Reclaiming awareness, spontaneity and intimacy means giving these up — and that can feel like a loss before it feels like freedom. The aggrieved hurt that always proved you were hard done by; the cool detachment that kept everyone at a safe distance; the busy resentment that filled the silence. Autonomy asks you to feel the real feeling the situation actually produces, in real time, and to let the old reliable one go. That exchange is the heart of the work.
A direction, not a destination
It would be a misreading to treat autonomy as a finish line — a state you reach and then permanently occupy, "fully autonomous" the way one might be fully vaccinated. Nobody lives every moment in awareness, spontaneity and intimacy. The script reasserts itself under stress, fatigue, and old triggers; the commentary starts up again; the familiar moves return. Autonomy is better understood as a direction you keep choosing and a practice you keep returning to — measured not in whether you ever leave script behind for good, but in how quickly you notice you've slipped back, and how freely you can step out again.
Small experiments to practise each capacity
Because autonomy is a practice, it responds to practice. None of these requires therapy or even much time — they're ways of exercising a capacity until it gets stronger:
- For awareness — once a day, stop and name five things you can sense right now, plainly, without judging them. Just the cold of the tap, the hum of the fridge, the weight of your feet. You're training the muscle that perceives before it interprets.
- For spontaneity — next time you feel an automatic reaction rising (the reflex apology, the reflex defensiveness), pause and ask: "Which ego state is this, and is it the one I'd choose?" Even if you go on to react the same way, the pause itself is the freedom returning.
- For intimacy — say one true, un-hedged thing to someone you trust this week. Not a complaint dressed as a joke, not a hint — the actual feeling, directly. "I missed you." "That hurt." "I'm proud of you." Notice the urge to soften it into a game, and don't.
Why autonomy matters for self-awareness
Every other concept in Transactional Analysis — ego states, transactions, strokes, games, the drama triangle, the script itself — is ultimately in service of this one. You learn to spot which ego state is talking so that you can choose. You learn to recognise your games so that you can stop playing them and risk real contact. You map your script so that you can decide which parts of it still belong to you. Autonomy is the destination all the maps point toward.

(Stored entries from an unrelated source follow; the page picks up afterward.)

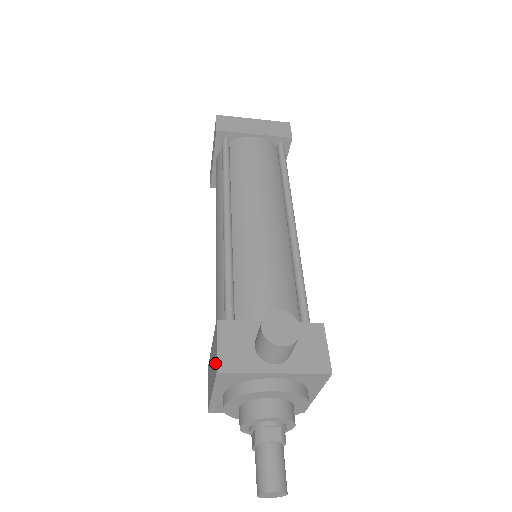
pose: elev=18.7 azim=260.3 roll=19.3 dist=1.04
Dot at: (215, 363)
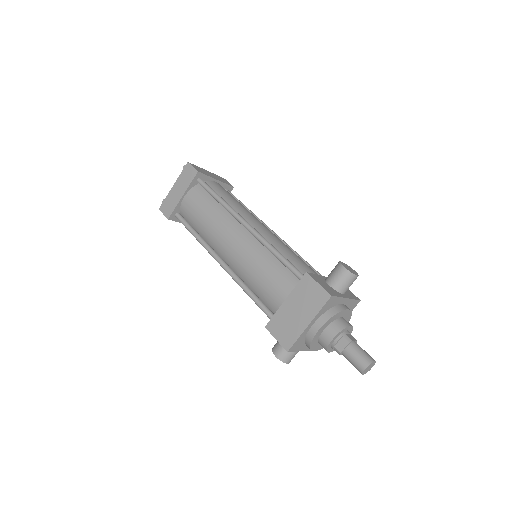
Dot at: (320, 295)
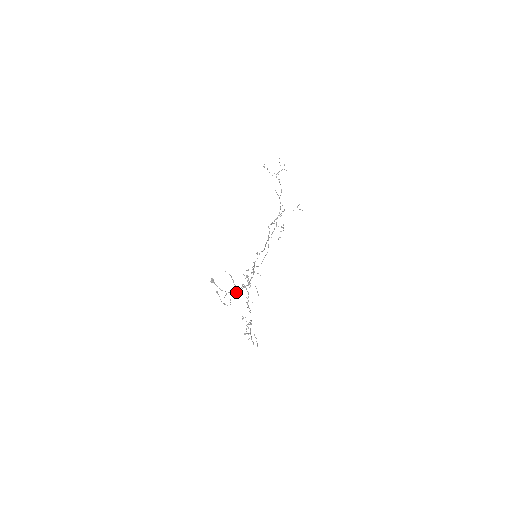
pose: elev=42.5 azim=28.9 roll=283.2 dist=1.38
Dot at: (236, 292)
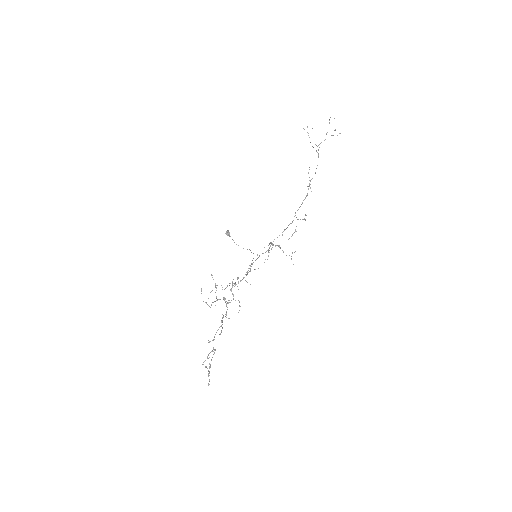
Dot at: occluded
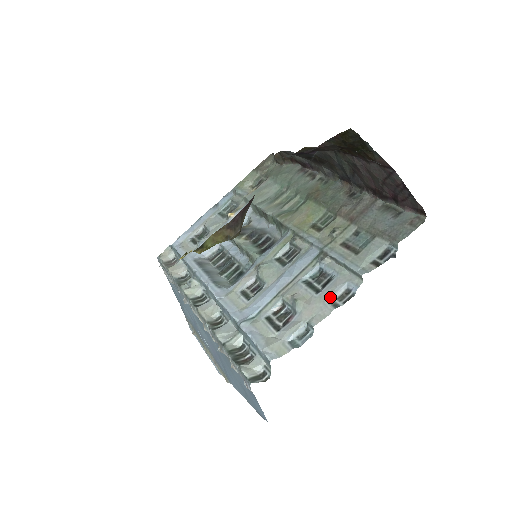
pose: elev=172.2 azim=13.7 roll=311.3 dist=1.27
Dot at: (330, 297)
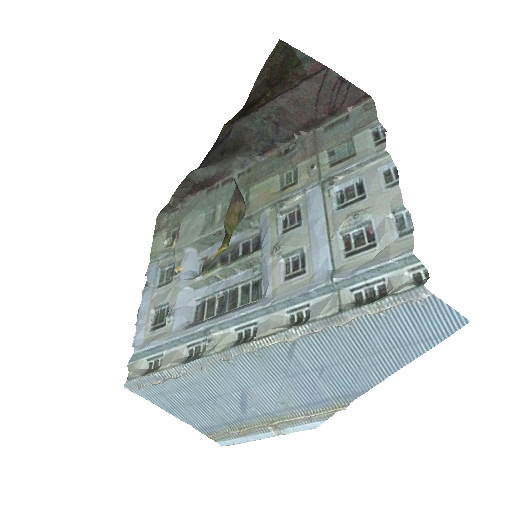
Dot at: (381, 186)
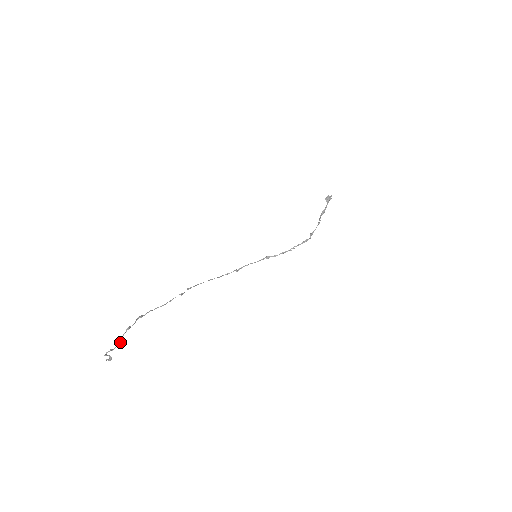
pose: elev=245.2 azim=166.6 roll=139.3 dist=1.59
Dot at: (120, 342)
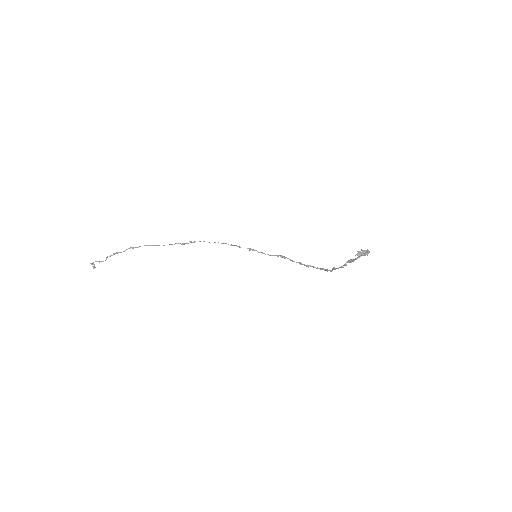
Dot at: (105, 260)
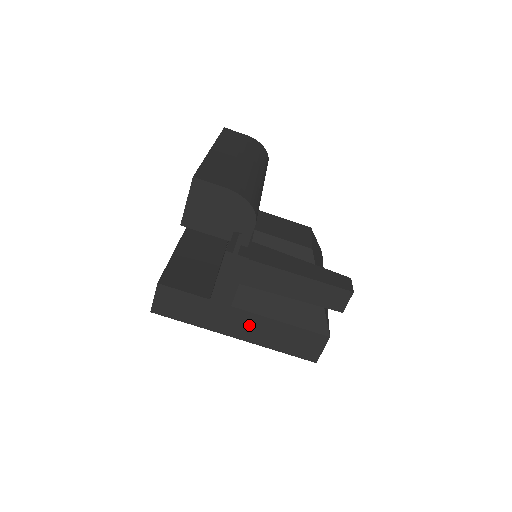
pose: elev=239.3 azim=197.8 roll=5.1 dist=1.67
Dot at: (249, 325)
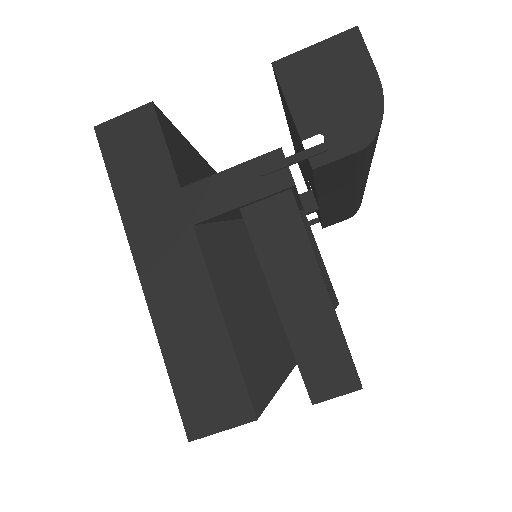
Dot at: (179, 277)
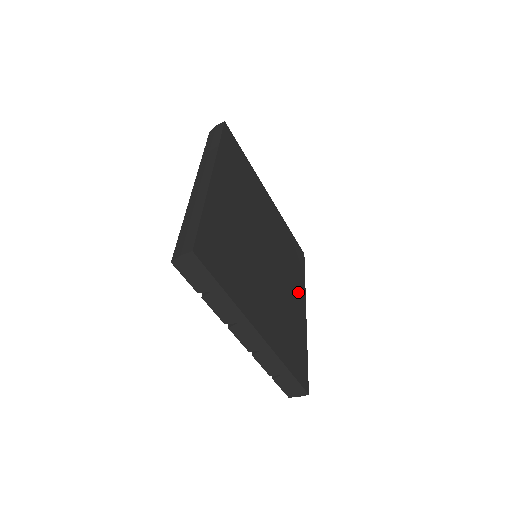
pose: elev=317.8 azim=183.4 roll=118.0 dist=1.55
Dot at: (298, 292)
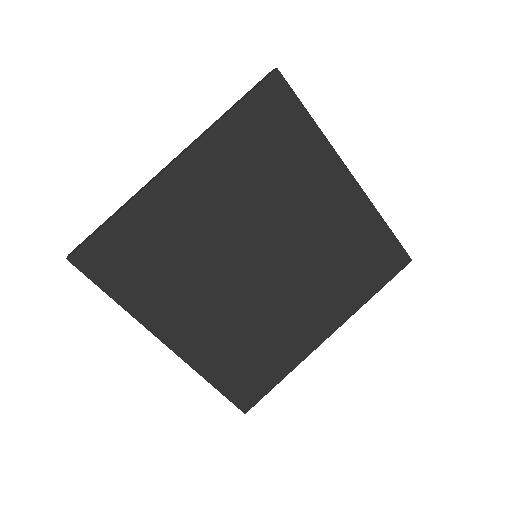
Dot at: (328, 310)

And it reframes what self-awareness is for. The goal was never to accumulate insight about yourself, to know your type and your patterns the way you know your shoe size. The goal is to be free — to see this moment as it is, to choose how you meet it, and to let another person genuinely reach you. Berne thought most people could recover far more of this than they imagine. The first step is simply believing it was yours to begin with.
Further reading
- Berne, E. (1964). Games People Play: The Psychology of Human Relationships. Grove Press. (See the closing chapter, "Autonomy.")
- Berne, E. (1972). What Do You Say After You Say Hello? The Psychology of Human Destiny. Grove Press.
- Stewart, I. & Joines, V. (1987). TA Today: A New Introduction to Transactional Analysis. Lifespace Publishing.